• [STORED DATA]:
BEGIN
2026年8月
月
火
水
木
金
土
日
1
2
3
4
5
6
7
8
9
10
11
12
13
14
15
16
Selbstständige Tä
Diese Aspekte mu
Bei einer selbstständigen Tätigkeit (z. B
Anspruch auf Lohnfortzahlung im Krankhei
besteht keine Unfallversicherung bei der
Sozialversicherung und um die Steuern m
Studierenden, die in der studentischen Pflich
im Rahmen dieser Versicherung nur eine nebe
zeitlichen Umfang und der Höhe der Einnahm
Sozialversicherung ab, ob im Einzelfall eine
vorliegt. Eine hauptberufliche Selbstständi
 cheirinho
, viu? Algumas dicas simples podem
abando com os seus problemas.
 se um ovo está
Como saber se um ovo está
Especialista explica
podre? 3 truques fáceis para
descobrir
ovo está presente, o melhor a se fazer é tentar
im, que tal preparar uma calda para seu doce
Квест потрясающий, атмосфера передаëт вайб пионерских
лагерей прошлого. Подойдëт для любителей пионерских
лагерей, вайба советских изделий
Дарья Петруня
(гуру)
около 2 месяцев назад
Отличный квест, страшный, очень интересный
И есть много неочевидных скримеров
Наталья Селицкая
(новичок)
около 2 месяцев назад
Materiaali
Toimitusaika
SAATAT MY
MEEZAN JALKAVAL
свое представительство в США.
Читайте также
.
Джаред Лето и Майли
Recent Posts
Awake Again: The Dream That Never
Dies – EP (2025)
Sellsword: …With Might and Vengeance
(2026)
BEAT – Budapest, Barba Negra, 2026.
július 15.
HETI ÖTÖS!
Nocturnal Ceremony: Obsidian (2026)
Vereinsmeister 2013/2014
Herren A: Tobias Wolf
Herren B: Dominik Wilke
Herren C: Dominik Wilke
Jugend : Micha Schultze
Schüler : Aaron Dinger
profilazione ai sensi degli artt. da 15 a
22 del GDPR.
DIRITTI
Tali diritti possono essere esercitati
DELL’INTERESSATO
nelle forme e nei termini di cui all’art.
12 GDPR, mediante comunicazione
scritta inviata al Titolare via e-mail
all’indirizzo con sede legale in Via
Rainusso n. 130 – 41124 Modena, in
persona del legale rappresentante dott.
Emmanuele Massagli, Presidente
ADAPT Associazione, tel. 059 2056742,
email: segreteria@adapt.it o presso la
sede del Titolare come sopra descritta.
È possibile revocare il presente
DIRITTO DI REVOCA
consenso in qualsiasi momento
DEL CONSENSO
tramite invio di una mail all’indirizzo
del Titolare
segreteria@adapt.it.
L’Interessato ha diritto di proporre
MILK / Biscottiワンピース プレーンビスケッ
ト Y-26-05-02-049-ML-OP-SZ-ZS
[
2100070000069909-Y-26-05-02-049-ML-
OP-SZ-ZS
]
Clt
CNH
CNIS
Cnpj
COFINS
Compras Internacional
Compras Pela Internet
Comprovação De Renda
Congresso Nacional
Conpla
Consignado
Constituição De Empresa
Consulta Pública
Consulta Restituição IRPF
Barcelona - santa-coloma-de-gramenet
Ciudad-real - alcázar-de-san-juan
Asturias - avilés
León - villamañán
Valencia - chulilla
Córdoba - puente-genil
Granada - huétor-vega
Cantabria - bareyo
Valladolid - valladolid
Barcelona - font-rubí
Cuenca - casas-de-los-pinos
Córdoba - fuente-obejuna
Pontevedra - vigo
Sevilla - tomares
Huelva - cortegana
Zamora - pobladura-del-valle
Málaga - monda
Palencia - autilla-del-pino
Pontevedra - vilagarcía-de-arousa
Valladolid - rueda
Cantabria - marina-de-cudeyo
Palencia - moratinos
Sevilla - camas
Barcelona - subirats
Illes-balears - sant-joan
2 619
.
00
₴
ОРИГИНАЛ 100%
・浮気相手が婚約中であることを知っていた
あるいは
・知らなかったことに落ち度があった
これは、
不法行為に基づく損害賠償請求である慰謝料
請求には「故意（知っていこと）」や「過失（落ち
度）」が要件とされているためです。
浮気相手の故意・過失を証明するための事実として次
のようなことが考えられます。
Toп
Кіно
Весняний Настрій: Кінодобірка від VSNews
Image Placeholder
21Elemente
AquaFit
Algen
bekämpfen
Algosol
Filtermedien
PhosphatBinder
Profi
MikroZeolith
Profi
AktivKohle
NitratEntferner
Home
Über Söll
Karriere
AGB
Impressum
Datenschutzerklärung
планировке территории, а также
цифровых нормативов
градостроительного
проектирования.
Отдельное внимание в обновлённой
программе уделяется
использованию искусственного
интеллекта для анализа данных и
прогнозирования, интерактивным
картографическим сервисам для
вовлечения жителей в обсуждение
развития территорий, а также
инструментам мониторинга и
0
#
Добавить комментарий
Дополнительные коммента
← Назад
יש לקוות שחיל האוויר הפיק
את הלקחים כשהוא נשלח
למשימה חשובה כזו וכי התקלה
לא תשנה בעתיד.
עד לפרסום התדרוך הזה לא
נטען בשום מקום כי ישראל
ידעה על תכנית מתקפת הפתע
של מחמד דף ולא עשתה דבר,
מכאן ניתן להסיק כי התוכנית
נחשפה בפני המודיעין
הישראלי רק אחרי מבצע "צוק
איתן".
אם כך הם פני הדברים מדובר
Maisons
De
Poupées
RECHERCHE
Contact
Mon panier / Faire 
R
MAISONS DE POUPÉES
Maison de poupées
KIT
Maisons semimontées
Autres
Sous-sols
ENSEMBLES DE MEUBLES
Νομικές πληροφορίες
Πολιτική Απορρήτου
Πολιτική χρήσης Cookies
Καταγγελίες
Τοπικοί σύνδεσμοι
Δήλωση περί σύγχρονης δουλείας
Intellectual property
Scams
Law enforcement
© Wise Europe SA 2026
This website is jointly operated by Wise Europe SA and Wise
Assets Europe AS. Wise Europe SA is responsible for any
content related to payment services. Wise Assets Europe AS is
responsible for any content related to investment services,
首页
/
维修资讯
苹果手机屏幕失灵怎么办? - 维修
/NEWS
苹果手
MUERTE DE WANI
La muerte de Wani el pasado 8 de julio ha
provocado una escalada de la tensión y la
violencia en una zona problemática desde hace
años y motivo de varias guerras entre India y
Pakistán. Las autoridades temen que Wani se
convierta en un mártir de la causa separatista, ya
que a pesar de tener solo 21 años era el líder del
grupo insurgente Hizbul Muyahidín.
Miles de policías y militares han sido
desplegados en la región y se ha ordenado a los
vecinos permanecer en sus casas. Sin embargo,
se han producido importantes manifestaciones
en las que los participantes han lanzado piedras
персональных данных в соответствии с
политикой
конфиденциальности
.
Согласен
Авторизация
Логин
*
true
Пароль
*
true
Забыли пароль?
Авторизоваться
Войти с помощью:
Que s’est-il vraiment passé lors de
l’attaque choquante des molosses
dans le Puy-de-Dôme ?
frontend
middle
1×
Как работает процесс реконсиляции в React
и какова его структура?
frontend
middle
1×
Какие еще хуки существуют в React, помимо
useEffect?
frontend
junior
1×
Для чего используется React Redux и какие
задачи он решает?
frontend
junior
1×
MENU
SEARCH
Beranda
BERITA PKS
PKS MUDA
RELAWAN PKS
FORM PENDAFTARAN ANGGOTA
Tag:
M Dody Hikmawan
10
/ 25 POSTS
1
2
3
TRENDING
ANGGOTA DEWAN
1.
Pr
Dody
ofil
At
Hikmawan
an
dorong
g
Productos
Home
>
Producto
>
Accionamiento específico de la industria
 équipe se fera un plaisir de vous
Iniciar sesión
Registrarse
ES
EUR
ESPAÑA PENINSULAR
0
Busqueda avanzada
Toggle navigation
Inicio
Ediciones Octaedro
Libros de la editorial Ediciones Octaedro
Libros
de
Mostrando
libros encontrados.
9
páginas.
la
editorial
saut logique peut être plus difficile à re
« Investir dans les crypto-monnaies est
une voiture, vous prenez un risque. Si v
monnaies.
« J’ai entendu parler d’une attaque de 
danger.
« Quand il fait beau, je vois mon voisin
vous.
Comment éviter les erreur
END
• [WORK TO BE COMPLETED]:
Your answer should be only the number of lines in the entries above that hold the string "monnaies".

• [SOLUTION BELOW]:
2